Лиззи обняла его, но его тело словно застыло от свалившихся бед, поэтому, услышав скрип половиц наверху, он мгновенно отшатнулся от нее.
– Мы должны зажечь свечу, – настаивал он. Когда Лиззи взяла его за руку, он судорожно ухватился
за нее.
– Извини меня за колье, – промолвил он. – Завтра ты получишь его обратно.
– Тобиас, мне плевать на это глупое колье.
– Милая, дорогая Элизабет. – На этот раз он обнял ее по-настоящему, прижав к себе так крепко, словно хотел почувствовать, что же так тревожит ее сердечко. – Милая, прелестная Элизабет, ведь это единственное твое украшение. Что ты говорила жене Клостера о камешках? Ведь я слышал. Разве ты не говорила, какую радость тебе доставляет просто смотреть на них в оправе?
– Теперь это не так важно.
– Не так важно, потому что я совершенно по-идиотски позволил украсть их у тебя?
– Тоби, ты же не считаешь это кражей.
– Ты получишь колье обратно завтра к полудню, обещаю тебе.
– Даже если бы его украли, мне было бы все равно.
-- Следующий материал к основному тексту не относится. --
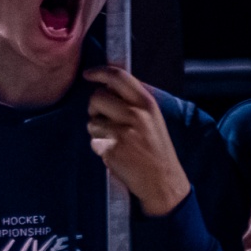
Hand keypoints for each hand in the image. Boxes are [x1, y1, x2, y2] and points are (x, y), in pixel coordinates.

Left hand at [82, 66, 190, 215]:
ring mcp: (122, 132)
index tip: (88, 74)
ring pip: (91, 121)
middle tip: (107, 119)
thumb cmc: (154, 146)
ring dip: (97, 130)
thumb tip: (107, 84)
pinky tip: (115, 152)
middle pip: (96, 97)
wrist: (162, 178)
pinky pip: (93, 141)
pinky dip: (99, 147)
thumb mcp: (152, 117)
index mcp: (147, 103)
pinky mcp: (110, 148)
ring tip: (116, 139)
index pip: (119, 77)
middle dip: (95, 108)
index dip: (99, 72)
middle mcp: (135, 114)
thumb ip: (132, 100)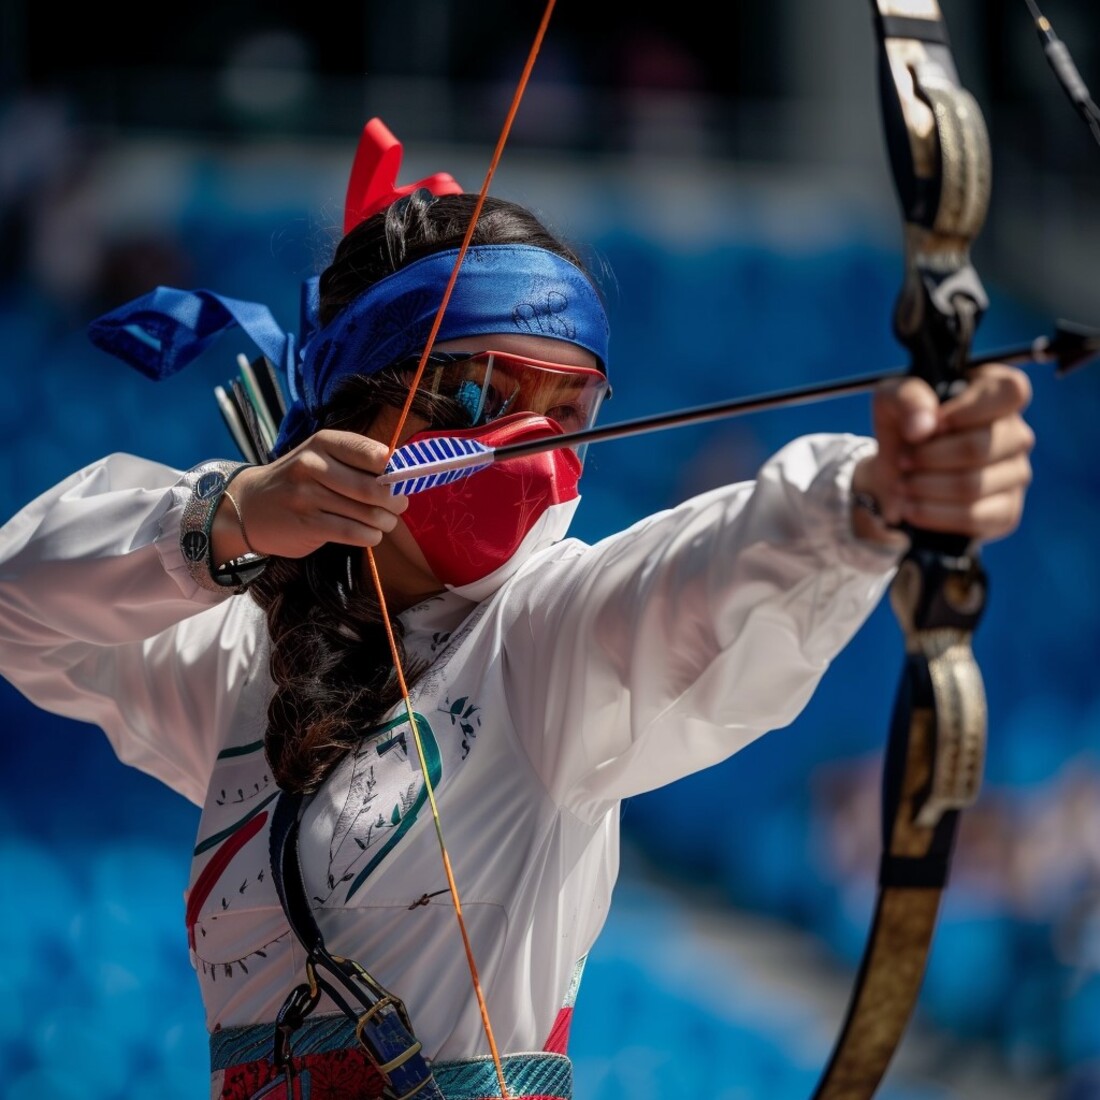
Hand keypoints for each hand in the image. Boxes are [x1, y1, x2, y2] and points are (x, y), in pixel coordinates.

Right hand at [210, 430, 408, 561]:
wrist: (249, 507)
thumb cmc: (298, 480)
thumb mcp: (319, 458)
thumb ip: (355, 462)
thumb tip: (402, 472)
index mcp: (323, 442)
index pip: (371, 452)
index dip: (395, 469)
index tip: (402, 478)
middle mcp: (314, 465)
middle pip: (374, 487)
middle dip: (396, 500)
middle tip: (399, 504)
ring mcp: (308, 496)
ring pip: (368, 513)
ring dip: (386, 521)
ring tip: (385, 521)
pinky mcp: (308, 525)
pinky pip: (354, 533)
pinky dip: (370, 536)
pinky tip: (370, 534)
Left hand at [852, 362, 1034, 546]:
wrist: (897, 471)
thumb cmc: (903, 424)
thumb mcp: (893, 398)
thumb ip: (907, 399)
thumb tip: (922, 426)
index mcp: (998, 392)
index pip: (1011, 391)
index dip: (968, 410)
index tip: (934, 424)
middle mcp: (1016, 432)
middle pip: (980, 447)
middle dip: (929, 457)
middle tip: (903, 460)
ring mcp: (1016, 474)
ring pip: (972, 485)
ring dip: (925, 486)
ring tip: (903, 484)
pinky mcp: (1006, 511)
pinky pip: (973, 517)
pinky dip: (933, 513)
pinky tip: (911, 507)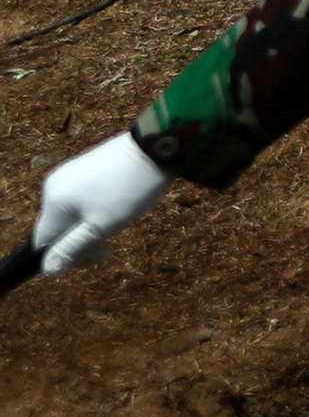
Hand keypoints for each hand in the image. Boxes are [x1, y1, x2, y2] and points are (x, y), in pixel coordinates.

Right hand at [31, 132, 169, 274]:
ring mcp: (68, 173)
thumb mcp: (101, 226)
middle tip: (110, 248)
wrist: (157, 146)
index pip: (43, 241)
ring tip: (118, 220)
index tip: (96, 255)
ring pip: (70, 213)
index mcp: (52, 201)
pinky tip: (117, 205)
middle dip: (81, 241)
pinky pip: (79, 198)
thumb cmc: (130, 190)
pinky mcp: (83, 165)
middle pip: (57, 227)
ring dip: (89, 226)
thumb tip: (47, 270)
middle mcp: (52, 185)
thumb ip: (72, 249)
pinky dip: (94, 209)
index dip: (63, 255)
Другие события поважнее этого,
– Маленький Джон, кажется, скоро поправится. Лиззи посмотрела в лицо Тоби и поняла, что он совершенно не замечает ее взволнованного состояния.
– Малыш вел себя храбро, – осторожно сказала Лиззи. – Я хочу поговорить с тобой о важном вопросе, дорогой Тоби.
Лицо его стало серьезным.
– Говори, дорогая.
– Что говорить, дорогой Брат?
– То, что хочешь сказать.
– Муж, – произнесла она, и он, услышав это запретное для них слово, снова обнял ее и покрыл ее лицо поцелуями.
– Ты любишь меня, мой Муж?
– Ты же знаешь, что люблю. Ты хорошо это знаешь.
– И любишь все, что во мне?
– Все до остриженных кусочков твоих прелестных ноготков.
– И…
– Дай я поцелую тебя за все твои мысли.
Она высвободилась из его объятий.
– Боюсь, милый, что мои мысли не понравятся тебе.
– О Лиззи, – шутливо упрекнул он ее. – Как ты можешь такое говорить обо мне?
– Потому что мои мысли о нашем ребенке.
– Детка, этого не может быть!
– Нет, Тоби, может и уже случилось. Он отпрянул от нее.
– Господи, Лиззи, что ты говоришь?
– Я знала, что мои мысли не понравятся тебе. Не надо было меня расспрашивать.
– Лиззи, не шути надо мной.
– Я не шучу, мой Муж.
– Это твое воображение.
– Воображение? – Она повысила голос. – Никакого воображения. Ничего, во всяком случае не более того, что ты и сам мог бы предвидеть, когда взялся мне помогать складывать тяжелое покрывало.
Так приглушенными и взволнованными голосами переговаривались они в темной гостиной, пока не заметили мерцающий огонек на лестничной площадке, который приближался, скользя, как некий дух, а за ним вскоре можно было разглядеть округлую фигуру в белой ночной рубашке.
В дверях гостиной показалась Мери. Ее свеча осветила сестру, все еще стоявшую в темноте у окна. Тобиас был у камина, но когда Мери вошла в гостиную, он сдвинулся с места и протянул свою незажженную свечу, чтобы зажечь ее от той, что была в руке жены.
– Тобиас? Ты ссоришься с Лиззи?
– Нет, ничего подобного, дорогая.
– Но, Лиззи, почему ты плачешь?
И правда, увидев свою добрую непримечательной внешности сестру с искренней заботой на лице, Лиззи поняла, что ей не удержаться от слез.